Étienne Davodeau réussit une fois de plus à produire quelque chose de très touchant. Il possède décidément ce talent inégalé de raconter avec finesse des histoires d’êtres humains qui nous ressemblent, avec un regard empreint d’empathie. Cette fois-ci, c’est une « histoire de militants », comme vient le souligner le sous-titre, doublé d’un splendide hommage à ses parents « cathos de gauche » en tant que témoins, des gens simples qui ont appris à relever la tête en découvrant le militantisme dans un environnement rural depuis longtemps sous la domination du patronat allié à l’Église. Le salut, si on peut dire, est venu de membres « dissidents » de cette même Église, ces derniers estimant que les « ouailles » ne devaient plus forcément tendre l’autre joue lorsqu’on les giflait…
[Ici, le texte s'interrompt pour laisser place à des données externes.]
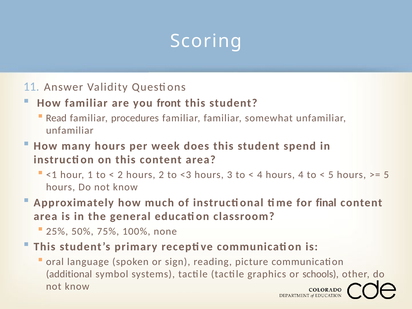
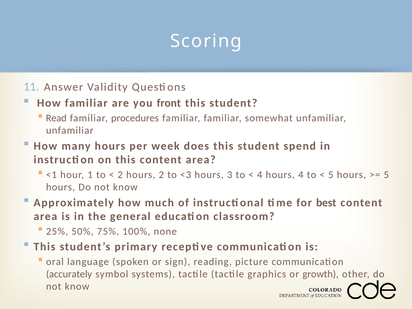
final: final -> best
additional: additional -> accurately
schools: schools -> growth
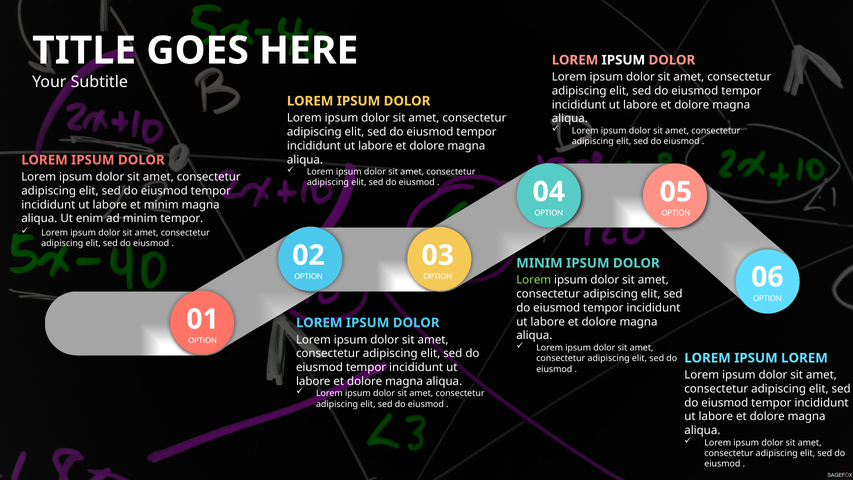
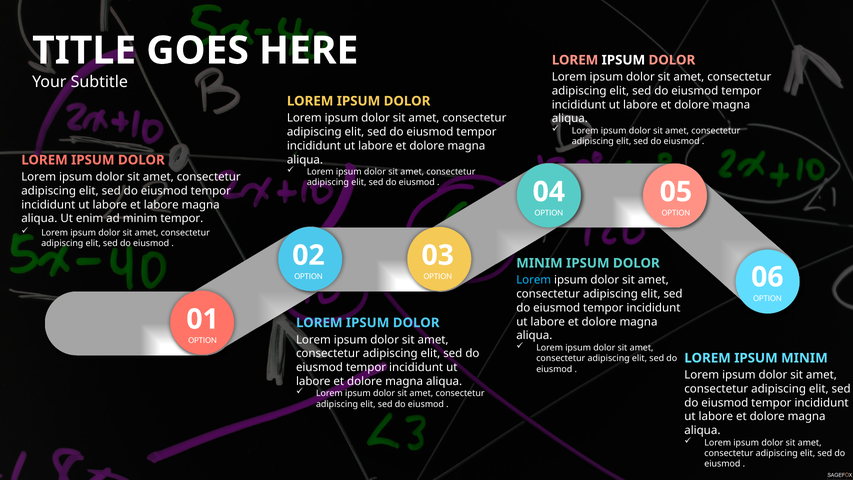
et minim: minim -> labore
Lorem at (534, 280) colour: light green -> light blue
IPSUM LOREM: LOREM -> MINIM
Fidèle à lui-même, l’auteur parvient à conjuguer réalisme et poésie à l’aide de son trait « imparfait » totalement assumé (« c’est comme quand je vous dessine, je ne cherche pas la ressemblance absolue, c’est pas mon boulot » explique-t-il à ses parents découvrant ses planches), mais si caractéristique, et au cadrage toujours bien amené. Davodeau ne veut pas faire du beau pour du beau, pour lui, le dessin doit être avant tout au service de l’histoire.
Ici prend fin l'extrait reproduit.